- **TASKS TO CARRY OUT**:
**A.** Answer these questions about the blog post:
(i) What name does the writer give to the line drawn in the sand?
(ii) Which two subjects of the light-hearted stories are named?
(iii) Which two social occasions does the writer think about while pondering the written words?
**B.** Reproduce the blog post word for word, from "I just reread" up to and including "The Safe Line.".
**C.** Carry on writing the blog post, starting right after its final sentence.

* BEGIN SELECTION *

I just reread a post I’ve never shared. I wrote it a while ago about a subject that’s controversial and difficult. A subject about which even Believers do not all agree.
I think my personal response to this topic would surprise many people – those who are on both the left and right, liberal and conservative, Believer and atheist.
And I cannot bring myself to click Publish.
When writing became my work, I had a lot to say about a lot of things – light-hearted stories about clutter and circuses, deeply-felt memories about family (here and also here) honest feelings about hate and violence in the world.
But I knew the time would come when I would step over that line I had drawn for myself in the sand. The Safe Line.
Someday I would click Publish when the words were not all sunny or funny or universal.
That time may be drawing near and it scares me more than I thought it would.
Left/right, liberal/conservative, Believer/atheist. I see the faces of those I love in each group as I ponder the thoughts I put into written words. I think about family dinners and coffee with friends. I think of future writing gigs or speaking opportunities and wonder Will these words or ideas or convictions or positions create distances between her and me? will they diminish my faith in his eyes? will they ever hire me to write or speak once these words are no longer private thoughts?

* END SELECTION *
* BEGIN DATA SECTION *

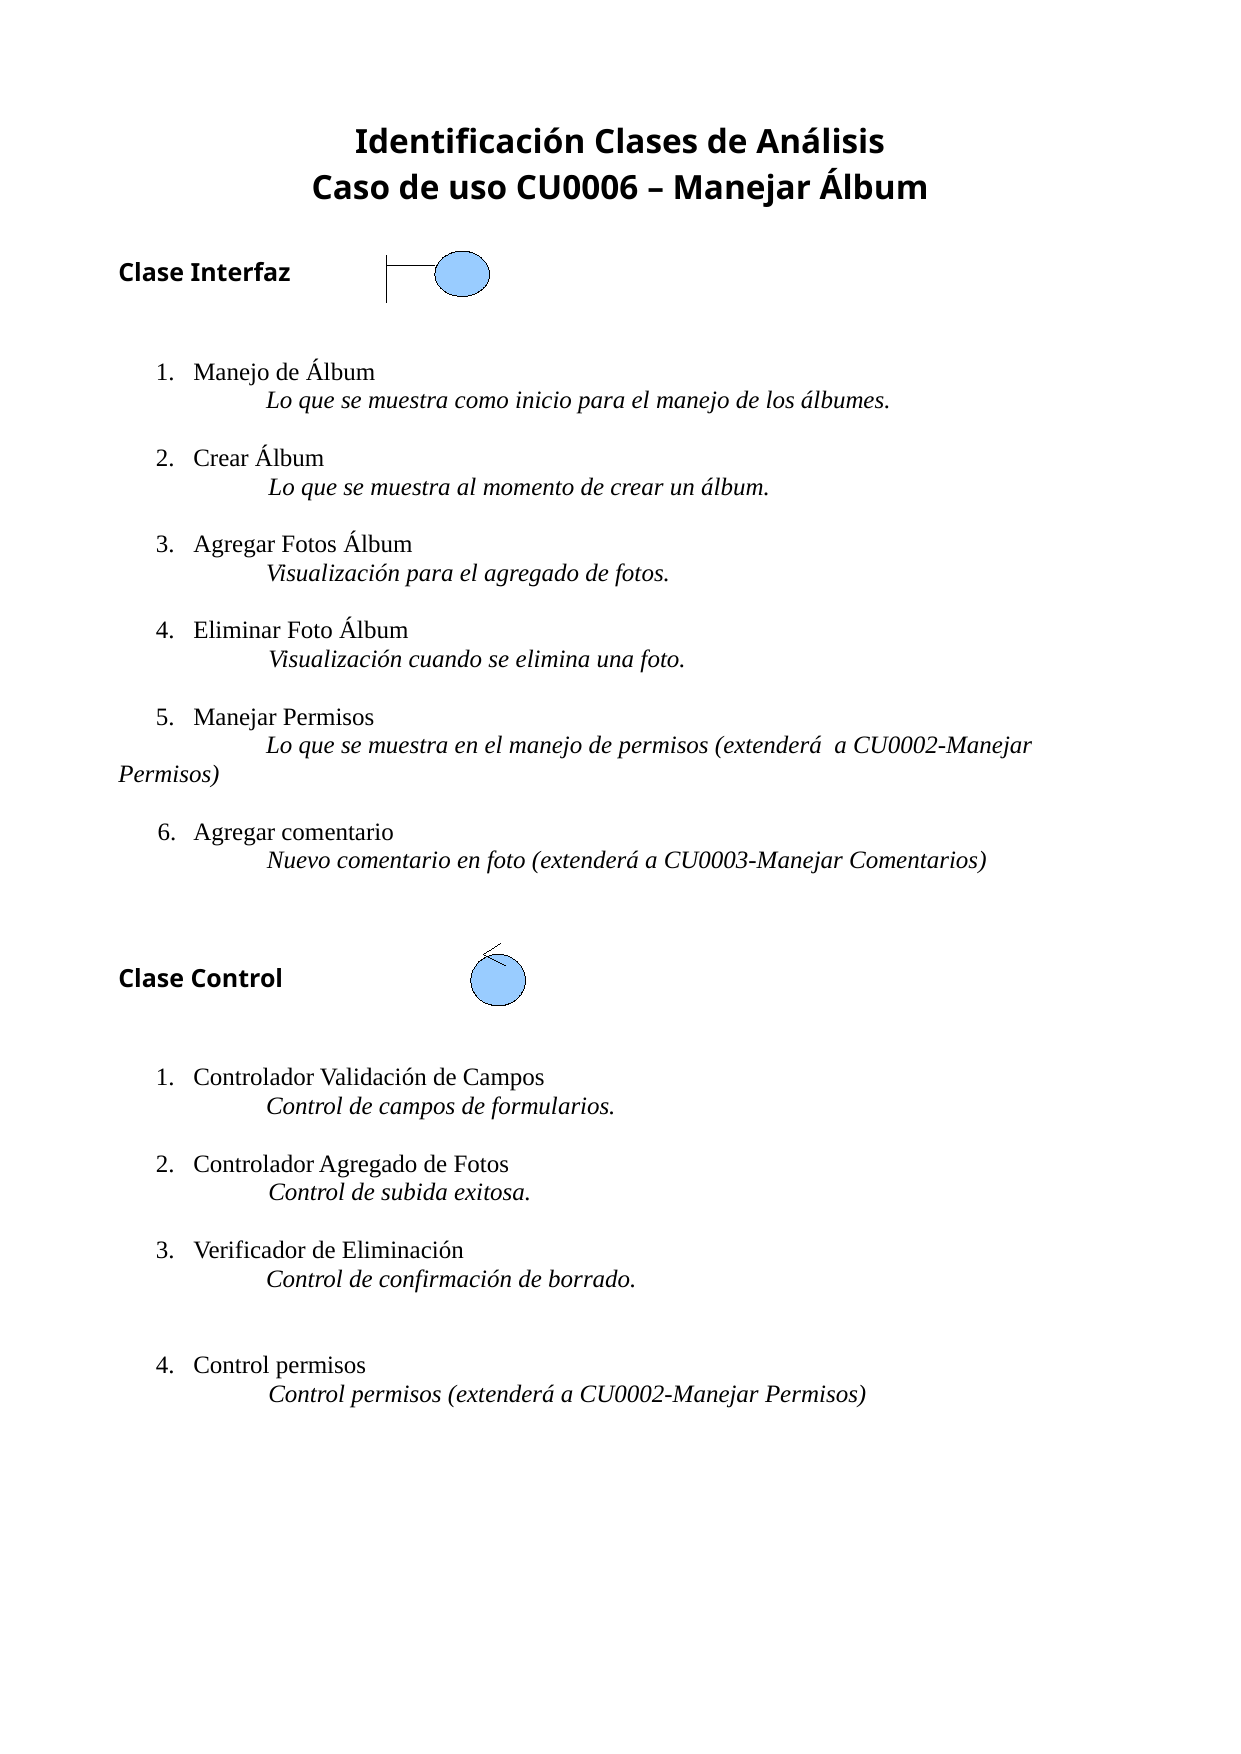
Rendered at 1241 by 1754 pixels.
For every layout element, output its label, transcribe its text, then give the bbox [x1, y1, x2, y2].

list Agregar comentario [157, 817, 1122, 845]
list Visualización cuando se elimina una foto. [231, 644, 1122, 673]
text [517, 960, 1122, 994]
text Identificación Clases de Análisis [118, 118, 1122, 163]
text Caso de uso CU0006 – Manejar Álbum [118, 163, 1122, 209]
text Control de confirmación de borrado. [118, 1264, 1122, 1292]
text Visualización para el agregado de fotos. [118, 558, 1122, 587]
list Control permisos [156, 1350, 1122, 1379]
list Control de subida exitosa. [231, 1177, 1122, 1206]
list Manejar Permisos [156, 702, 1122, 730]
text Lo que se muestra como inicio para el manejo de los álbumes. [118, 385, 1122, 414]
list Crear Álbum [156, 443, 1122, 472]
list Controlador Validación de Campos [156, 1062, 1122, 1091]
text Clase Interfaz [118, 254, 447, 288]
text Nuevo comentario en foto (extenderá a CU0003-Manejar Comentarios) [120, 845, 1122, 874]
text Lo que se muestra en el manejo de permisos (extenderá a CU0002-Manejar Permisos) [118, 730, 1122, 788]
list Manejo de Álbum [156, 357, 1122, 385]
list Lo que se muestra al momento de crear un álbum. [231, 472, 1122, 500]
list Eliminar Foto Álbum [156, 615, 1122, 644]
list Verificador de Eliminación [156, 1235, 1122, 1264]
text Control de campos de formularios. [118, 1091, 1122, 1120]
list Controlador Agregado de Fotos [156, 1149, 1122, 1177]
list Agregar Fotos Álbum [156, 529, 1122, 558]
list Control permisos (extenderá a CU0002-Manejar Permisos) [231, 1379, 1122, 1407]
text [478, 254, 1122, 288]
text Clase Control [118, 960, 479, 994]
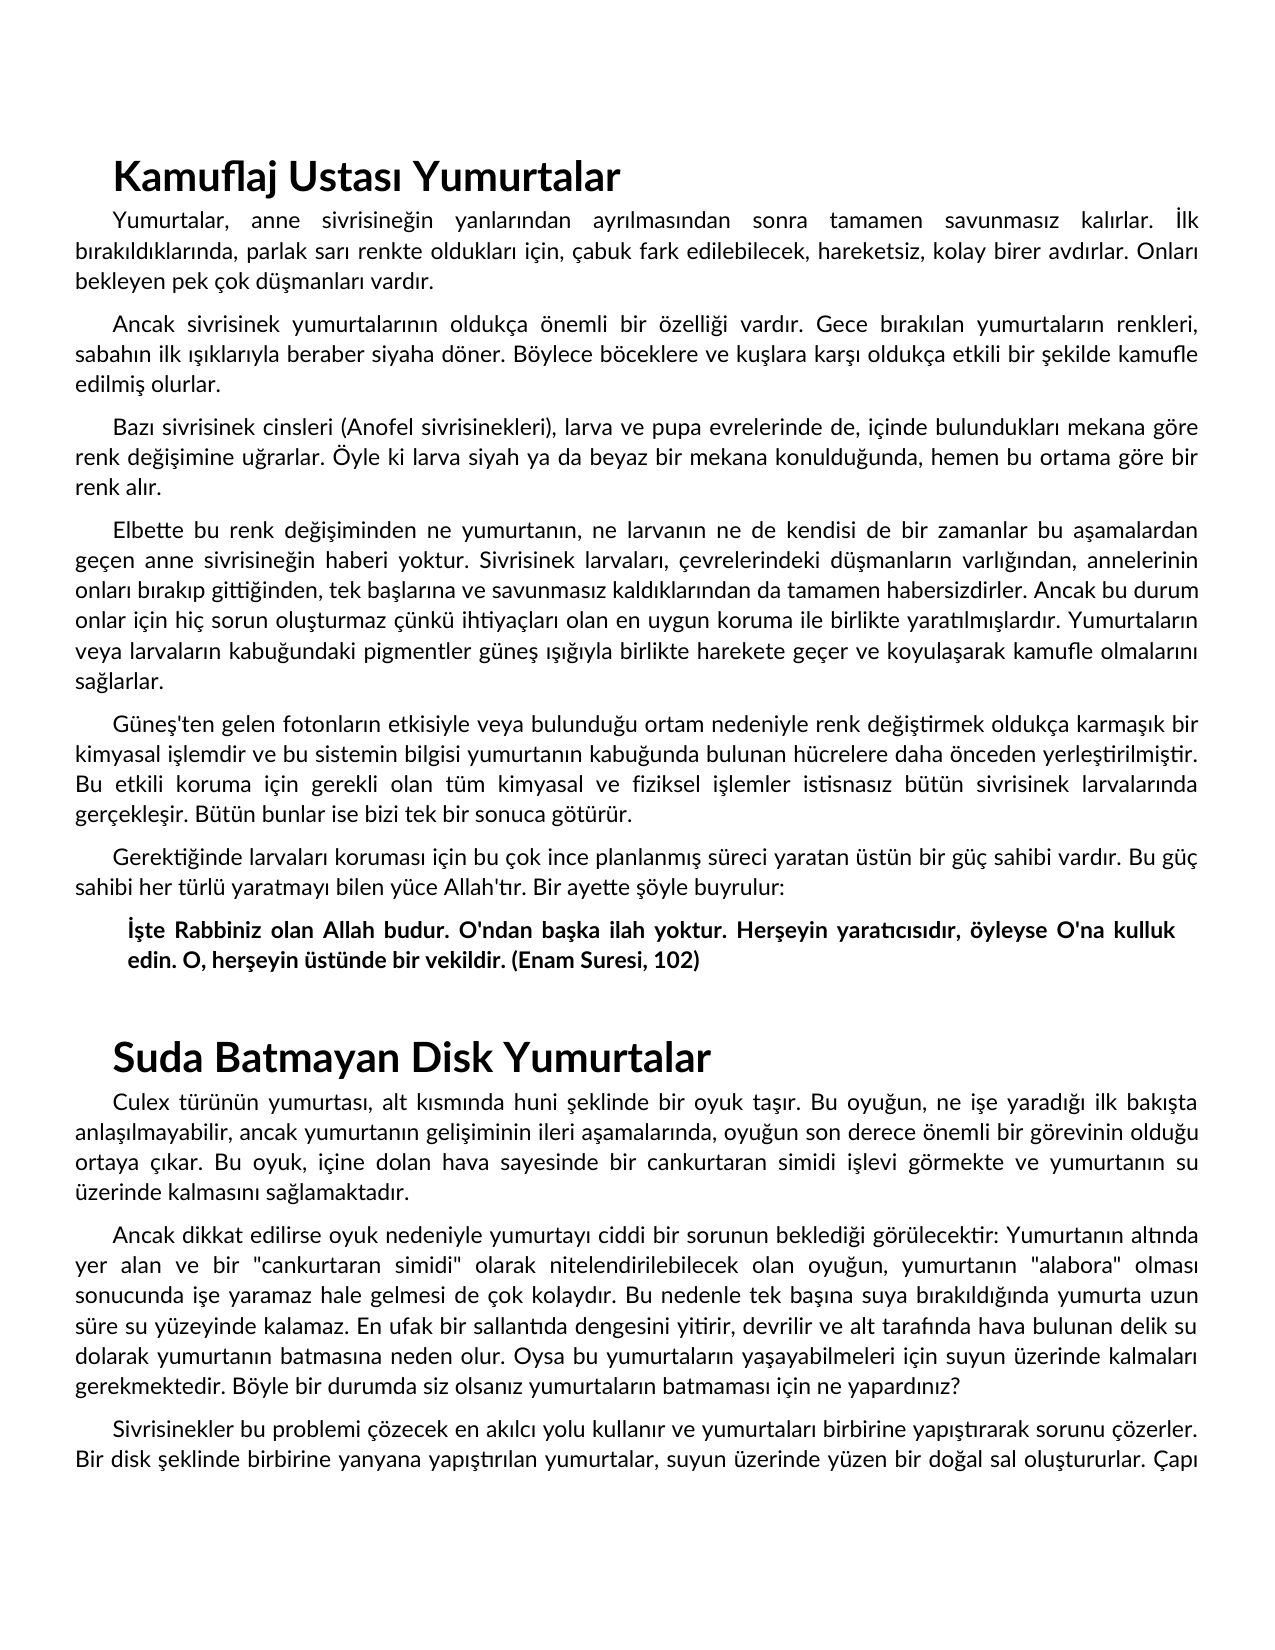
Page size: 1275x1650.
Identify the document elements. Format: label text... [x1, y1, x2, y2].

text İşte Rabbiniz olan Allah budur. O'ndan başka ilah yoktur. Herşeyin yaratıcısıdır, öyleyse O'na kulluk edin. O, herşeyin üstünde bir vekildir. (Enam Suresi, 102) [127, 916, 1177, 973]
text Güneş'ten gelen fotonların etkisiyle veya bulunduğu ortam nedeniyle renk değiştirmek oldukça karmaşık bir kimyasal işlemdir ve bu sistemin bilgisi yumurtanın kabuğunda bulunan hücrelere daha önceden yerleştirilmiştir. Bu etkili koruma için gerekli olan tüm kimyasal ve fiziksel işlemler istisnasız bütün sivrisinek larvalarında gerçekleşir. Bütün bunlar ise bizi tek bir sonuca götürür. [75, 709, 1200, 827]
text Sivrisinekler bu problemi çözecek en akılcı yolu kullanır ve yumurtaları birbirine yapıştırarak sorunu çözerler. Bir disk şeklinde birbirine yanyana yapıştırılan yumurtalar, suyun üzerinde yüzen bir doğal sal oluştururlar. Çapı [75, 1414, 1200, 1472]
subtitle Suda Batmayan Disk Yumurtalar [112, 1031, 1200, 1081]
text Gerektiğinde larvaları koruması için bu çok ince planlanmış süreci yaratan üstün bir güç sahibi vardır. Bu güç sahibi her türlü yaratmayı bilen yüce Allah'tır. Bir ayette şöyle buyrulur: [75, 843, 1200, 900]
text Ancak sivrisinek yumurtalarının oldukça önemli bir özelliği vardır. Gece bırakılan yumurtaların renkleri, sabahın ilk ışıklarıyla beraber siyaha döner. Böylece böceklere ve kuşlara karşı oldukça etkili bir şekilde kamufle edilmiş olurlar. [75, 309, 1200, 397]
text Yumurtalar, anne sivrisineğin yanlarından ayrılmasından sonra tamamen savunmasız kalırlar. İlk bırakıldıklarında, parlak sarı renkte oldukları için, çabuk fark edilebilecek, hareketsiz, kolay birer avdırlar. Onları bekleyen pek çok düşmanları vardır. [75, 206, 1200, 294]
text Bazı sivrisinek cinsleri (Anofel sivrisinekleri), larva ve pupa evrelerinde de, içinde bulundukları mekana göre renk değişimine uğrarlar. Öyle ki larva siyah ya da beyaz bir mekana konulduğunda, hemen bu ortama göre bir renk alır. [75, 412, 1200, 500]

* END DATA SECTION *

- **TASK-BY-TASK OUTPUTS**:
**A.**
(i) The Safe Line.
(ii) Clutter and circuses.
(iii) Family dinners and coffee with friends.

**B.**
I just reread a post I’ve never shared. I wrote it a while ago about a subject that’s controversial and difficult. A subject about which even Believers do not all agree.
I think my personal response to this topic would surprise many people – those who are on both the left and right, liberal and conservative, Believer and atheist.
And I cannot bring myself to click Publish.
When writing became my work, I had a lot to say about a lot of things – light-hearted stories about clutter and circuses, deeply-felt memories about family (here and also here) honest feelings about hate and violence in the world.
But I knew the time would come when I would step over that line I had drawn for myself in the sand. The Safe Line.

**C.**
I’m sure God has asked me to write. I’m still stumped about how this will all play out, but that’s beside the point.
But I’m still asking What is my job?
Some of the more accomplished, followed, and well-known writers of this era and those past have advice for those of us at the beginning of our careers. Some of them have hard and fast rules: you have to write everyday, you have to write at least (fill in a number) words every day, don’t ever use the word “that”, make sure your title has a number in it, be diligent about your SEO, keep a rigid schedule.
Good golly, Miss Molly. Famous or not, who made you the boss of us? (Is that too sassy?)
And maybe the schedule is a good idea.
But there are practices I have been encouraged to keep that make sense to me.
- Find your voice.
- Be consistent with your message.
- Be faithful to your readers.
- Respect them and offer them something of value for their time.
- Be authentic.
Authentic. That’s the tough one. Does that mean I should be brutally honest? or just not phony? Do I tear open my soul and simply pour it out for the world to see? to analyze and dissect? to embrace and share – or to slice and dice?
And, dear God, how ready do I have to be for the aftermath of going public? How thick does my skin have to be?
How do I prepare for sharing my words that may be completely misunderstood? or answered with vicious words … anonymous, hateful, condescending?
Holly Gerth says it this way: Be courageous and try to write in a way that scares you a little.
Hmmm. Sounds familiar. Like …
… Be strong and courageous. Do not be frightened, and do not be dismayed, for the Lord your God is with you wherever you go.
Joshua 1:9
For God gave us a spirit not of fear but of power and love and self-control.
2 Timothy 1:7
Trust in the Lord with all your heart, and do not lean on your own understanding. In all your ways acknowledge him, and he will make straight your paths.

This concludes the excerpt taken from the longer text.